▶ [To do]:
Within the records that follow, find every line containing the string "stored". Copy those lines.

(Rendered images with source text)
--- START ---

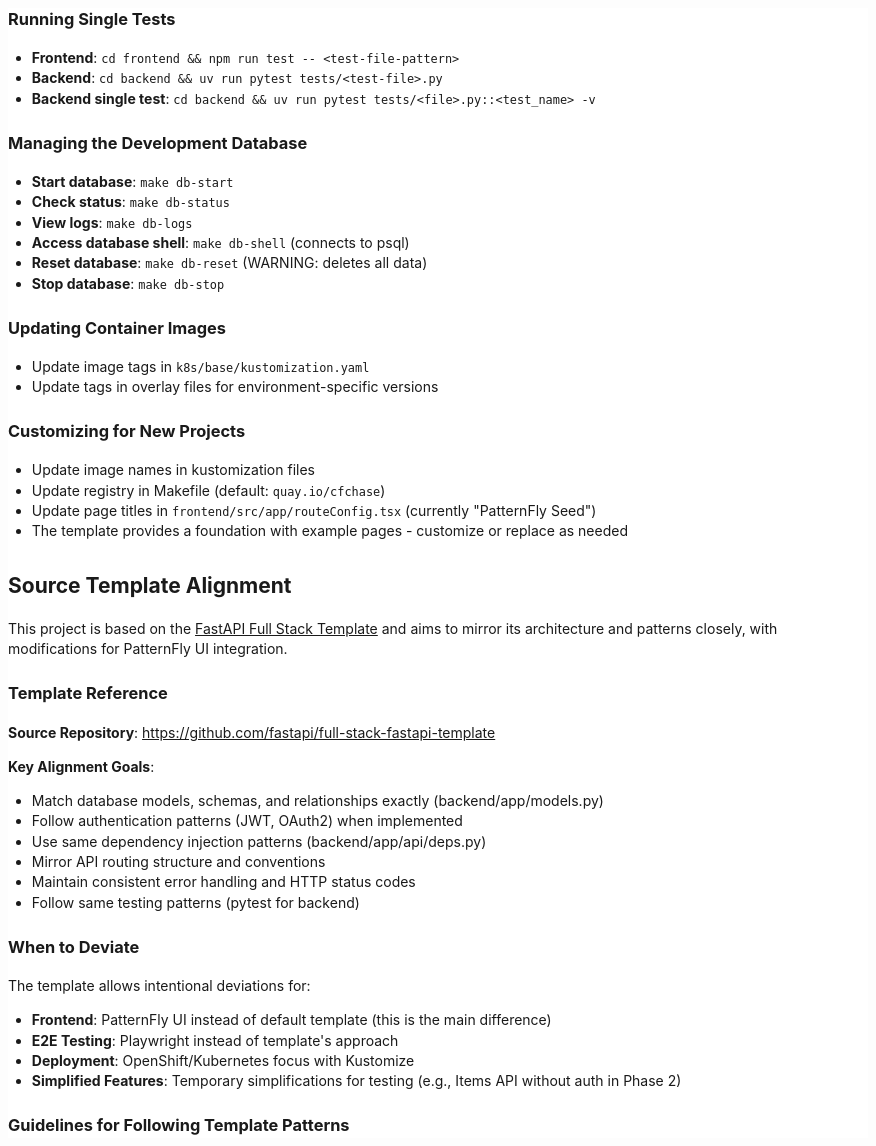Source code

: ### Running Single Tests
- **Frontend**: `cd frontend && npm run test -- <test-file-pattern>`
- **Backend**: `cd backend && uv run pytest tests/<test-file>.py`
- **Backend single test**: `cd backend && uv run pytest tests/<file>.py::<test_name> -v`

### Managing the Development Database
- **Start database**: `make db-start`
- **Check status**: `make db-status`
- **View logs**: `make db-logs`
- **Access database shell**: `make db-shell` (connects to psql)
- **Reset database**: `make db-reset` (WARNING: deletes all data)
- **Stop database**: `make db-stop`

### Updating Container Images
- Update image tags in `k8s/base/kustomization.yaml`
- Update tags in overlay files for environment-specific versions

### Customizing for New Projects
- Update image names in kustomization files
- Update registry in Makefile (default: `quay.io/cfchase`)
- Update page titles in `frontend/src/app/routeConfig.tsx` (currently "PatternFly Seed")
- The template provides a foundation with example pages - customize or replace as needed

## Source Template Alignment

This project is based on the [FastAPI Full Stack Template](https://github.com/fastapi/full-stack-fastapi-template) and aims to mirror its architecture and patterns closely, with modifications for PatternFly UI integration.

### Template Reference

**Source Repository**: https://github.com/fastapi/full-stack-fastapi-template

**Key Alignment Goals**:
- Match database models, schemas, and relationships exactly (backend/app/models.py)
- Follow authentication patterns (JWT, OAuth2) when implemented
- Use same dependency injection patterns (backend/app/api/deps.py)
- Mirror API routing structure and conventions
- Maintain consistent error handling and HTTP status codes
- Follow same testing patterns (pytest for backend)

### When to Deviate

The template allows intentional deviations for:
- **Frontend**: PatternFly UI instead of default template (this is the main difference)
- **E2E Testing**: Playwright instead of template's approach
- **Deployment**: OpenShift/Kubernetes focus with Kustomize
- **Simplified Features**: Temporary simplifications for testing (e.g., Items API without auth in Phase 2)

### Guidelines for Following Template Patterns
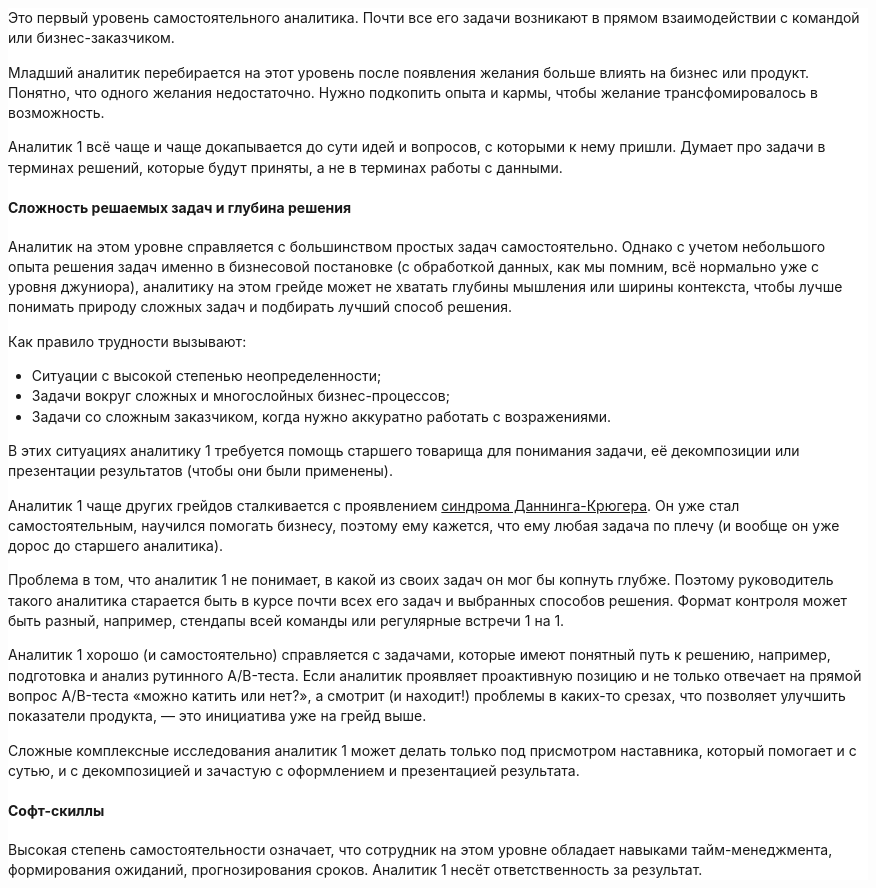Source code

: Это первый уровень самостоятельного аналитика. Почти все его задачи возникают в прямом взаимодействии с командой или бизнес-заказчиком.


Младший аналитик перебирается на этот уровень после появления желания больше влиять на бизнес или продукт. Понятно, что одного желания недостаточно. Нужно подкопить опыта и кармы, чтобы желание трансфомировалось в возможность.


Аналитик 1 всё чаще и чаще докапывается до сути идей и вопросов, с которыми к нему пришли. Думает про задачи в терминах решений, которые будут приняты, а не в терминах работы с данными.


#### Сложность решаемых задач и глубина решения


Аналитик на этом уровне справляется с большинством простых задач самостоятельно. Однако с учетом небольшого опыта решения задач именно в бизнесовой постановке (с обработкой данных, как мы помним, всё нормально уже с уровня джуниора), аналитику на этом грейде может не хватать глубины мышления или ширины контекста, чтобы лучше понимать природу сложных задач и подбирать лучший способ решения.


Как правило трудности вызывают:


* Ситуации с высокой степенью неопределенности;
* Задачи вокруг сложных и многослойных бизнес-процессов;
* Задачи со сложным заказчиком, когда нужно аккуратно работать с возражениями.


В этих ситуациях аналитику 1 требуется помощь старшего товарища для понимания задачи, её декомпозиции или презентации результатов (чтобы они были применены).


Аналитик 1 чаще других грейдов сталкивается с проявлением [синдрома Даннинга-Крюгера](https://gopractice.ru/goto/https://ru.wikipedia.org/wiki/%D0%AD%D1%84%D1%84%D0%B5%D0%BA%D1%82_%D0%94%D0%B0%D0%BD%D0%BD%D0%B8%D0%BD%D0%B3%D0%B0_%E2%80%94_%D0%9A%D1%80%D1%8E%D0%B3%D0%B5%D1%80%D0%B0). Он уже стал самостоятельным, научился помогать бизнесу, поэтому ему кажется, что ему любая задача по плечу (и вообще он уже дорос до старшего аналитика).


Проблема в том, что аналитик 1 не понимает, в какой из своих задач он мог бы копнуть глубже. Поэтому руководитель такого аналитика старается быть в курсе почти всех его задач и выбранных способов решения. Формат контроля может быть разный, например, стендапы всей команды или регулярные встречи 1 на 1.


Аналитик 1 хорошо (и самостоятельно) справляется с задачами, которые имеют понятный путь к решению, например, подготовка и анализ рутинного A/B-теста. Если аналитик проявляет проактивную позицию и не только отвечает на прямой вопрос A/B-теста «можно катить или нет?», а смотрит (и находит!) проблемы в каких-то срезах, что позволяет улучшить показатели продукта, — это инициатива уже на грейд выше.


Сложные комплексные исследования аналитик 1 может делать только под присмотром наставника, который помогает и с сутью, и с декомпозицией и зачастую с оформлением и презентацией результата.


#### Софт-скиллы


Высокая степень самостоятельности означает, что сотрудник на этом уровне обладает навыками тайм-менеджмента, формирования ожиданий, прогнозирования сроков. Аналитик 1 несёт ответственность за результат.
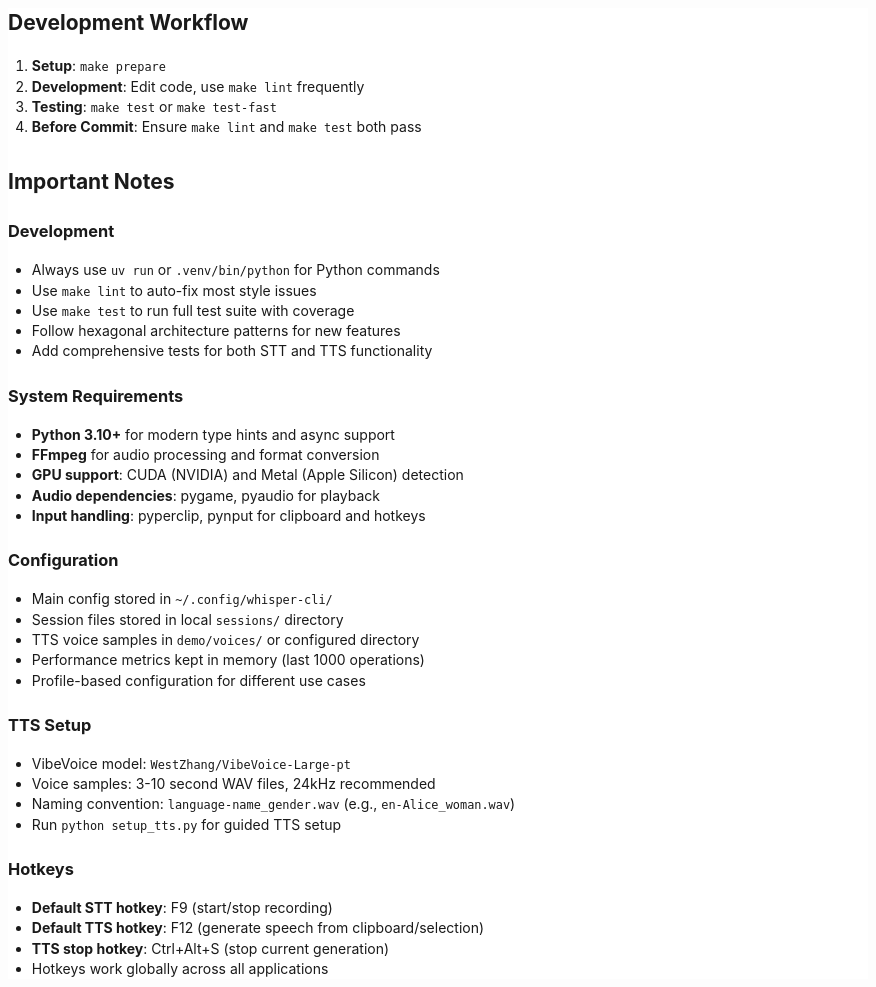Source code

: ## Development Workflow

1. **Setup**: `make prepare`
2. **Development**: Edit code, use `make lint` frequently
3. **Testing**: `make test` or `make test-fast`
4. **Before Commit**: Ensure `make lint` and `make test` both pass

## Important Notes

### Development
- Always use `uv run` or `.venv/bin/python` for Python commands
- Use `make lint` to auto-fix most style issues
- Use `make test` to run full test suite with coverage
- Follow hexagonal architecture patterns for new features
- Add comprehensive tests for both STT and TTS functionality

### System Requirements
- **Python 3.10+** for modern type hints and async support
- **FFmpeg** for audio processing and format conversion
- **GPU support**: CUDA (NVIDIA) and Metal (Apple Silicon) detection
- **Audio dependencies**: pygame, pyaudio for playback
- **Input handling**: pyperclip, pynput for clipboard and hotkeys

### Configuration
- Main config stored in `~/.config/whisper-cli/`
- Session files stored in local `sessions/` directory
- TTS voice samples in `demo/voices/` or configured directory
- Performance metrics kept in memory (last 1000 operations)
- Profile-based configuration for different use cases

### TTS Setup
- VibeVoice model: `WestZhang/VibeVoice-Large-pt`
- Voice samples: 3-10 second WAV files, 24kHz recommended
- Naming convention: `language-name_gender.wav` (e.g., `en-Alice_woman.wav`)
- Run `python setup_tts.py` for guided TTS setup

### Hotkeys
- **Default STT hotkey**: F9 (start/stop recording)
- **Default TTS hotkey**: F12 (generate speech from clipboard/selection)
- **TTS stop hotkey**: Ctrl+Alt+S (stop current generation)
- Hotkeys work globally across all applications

--- END ---

▶ [Response to this task]:
- Main config stored in `~/.config/whisper-cli/`
- Session files stored in local `sessions/` directory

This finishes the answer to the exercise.